Stored items

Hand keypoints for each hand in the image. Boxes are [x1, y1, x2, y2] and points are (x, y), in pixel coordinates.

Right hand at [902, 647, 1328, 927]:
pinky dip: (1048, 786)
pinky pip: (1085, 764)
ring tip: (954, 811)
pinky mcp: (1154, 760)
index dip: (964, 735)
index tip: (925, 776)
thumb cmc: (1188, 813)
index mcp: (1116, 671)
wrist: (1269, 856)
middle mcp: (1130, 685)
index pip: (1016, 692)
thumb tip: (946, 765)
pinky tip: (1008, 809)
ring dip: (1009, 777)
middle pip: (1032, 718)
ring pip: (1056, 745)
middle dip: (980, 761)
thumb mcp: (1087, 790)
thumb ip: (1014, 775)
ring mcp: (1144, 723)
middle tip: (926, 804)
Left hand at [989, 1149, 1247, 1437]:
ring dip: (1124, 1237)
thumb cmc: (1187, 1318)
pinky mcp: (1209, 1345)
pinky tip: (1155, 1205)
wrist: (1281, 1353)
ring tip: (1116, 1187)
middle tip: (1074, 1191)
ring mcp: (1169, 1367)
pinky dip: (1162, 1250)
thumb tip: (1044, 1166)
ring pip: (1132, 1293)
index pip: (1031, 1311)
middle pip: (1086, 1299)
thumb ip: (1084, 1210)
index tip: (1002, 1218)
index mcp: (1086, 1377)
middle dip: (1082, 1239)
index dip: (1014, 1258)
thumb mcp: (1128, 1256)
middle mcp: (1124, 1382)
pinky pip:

● EXERCISE: Which lines in the data above hold the word "ring"? Return each of them.

● OUTPUT OF THE TASK:
ring tip: (954, 811)
ring dip: (1009, 777)
ring pip: (1056, 745)
ring mcp: (1144, 723)
ring dip: (1124, 1237)
ring tip: (1116, 1187)
ring mcp: (1169, 1367)
ring pip: (1132, 1293)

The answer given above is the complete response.